CAD participates in the Regional Workshop of the West Africa Coastal Areas Management Program (WACA) on March 25-26 in Abidjan, Côte d’Ivoire

West Africa’s coastal areas are home to 31% of West Africa’s population and represent 56% of West Africa’s GDP. This is where the major industries, including agro-industry, fisheries, offshore petroleum exploration and production, and tourism, as well as city and seaside residences are located.

Poor choices about the location of infrastructure, limited environmental governance, and human-induced pollution, coupled with population pressures and overexploitation of coastal natural resources, have led to rapid degradation of coastal ecosystems which implies coastal erosion and flooding, depletion of fisheries, and disease. Climate change is also expected to exacerbate the environmental stresses along the coast.

Every year, 500,000 people are impacted by coastal floods in West Africa. In some areas, the coastline is losing up to 30 meters every year.

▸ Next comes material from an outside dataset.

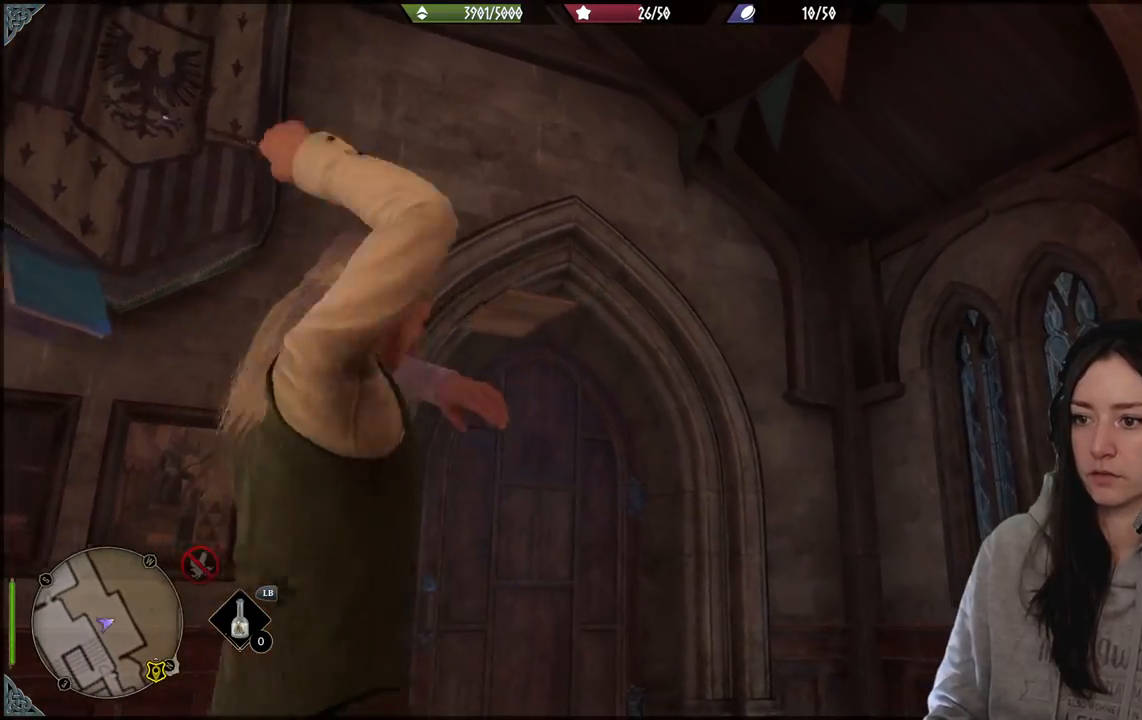
{"buttons": [], "left_stick": "center", "right_stick": "left", "events": [[133, "right_stick", "left"], [433, "R2", "up"]]}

Interventions are needed at all levels of government and society to decrease the vulnerability of the poorest in coastal West Africa.

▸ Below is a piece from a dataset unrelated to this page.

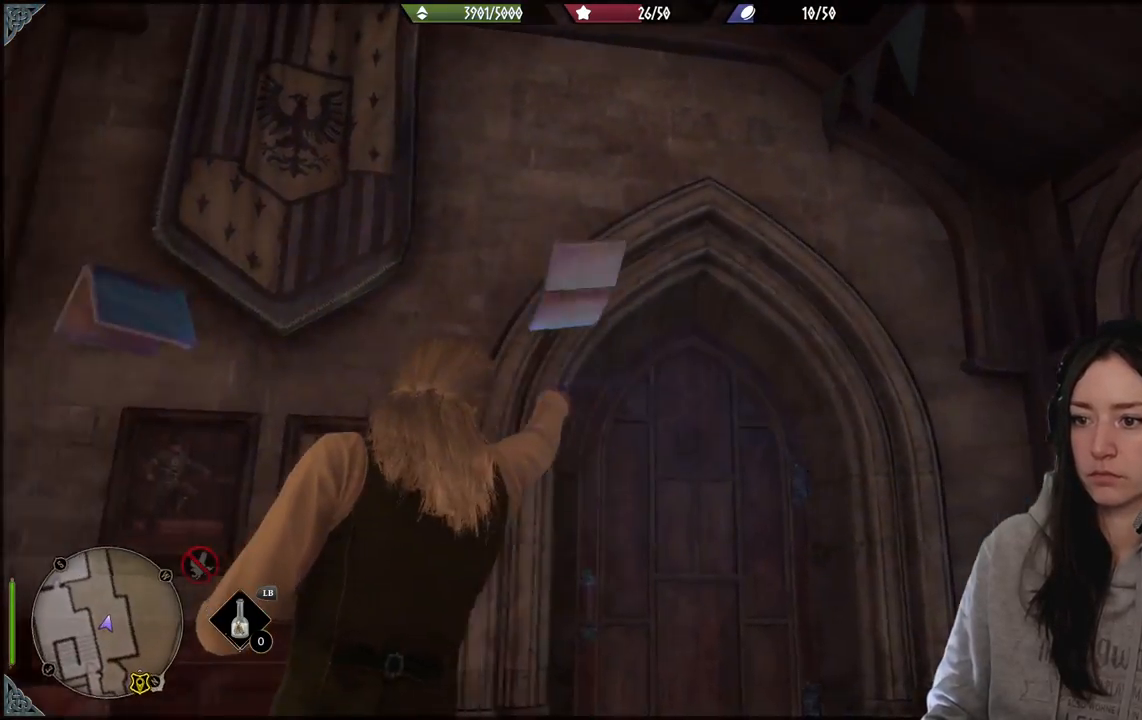
{"buttons": [], "left_stick": "center", "right_stick": "center", "events": [[17, "right_stick", "center"]]}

The West Africa Coastal Areas Management Program (WACA) is regional partnership that aims to assist West African countries to sustainably manage their coastal areas and enhance socio-economic resilience to the effects of climate change. The program, initiated by the World Bank, seeks to facilitate access to technical expertise, key information and financial resources for participating countries.

CAD participated in the regional workshop in Abidjan as responsible of the stakeholder engagement strategy of WACA. This collaboration implies the elaboration of a series of knowledge products (fact sheets on specific topics, case studies of global best practices) and elaborating a Communication and Awareness Action Plan which final aim is to find ways to engage key actors (e.g. national decision makers such as key ministries, key economic sectors such as tourism, fishing, or local communities) in fighting coastal erosion and promoting sustainable management of coastal areas.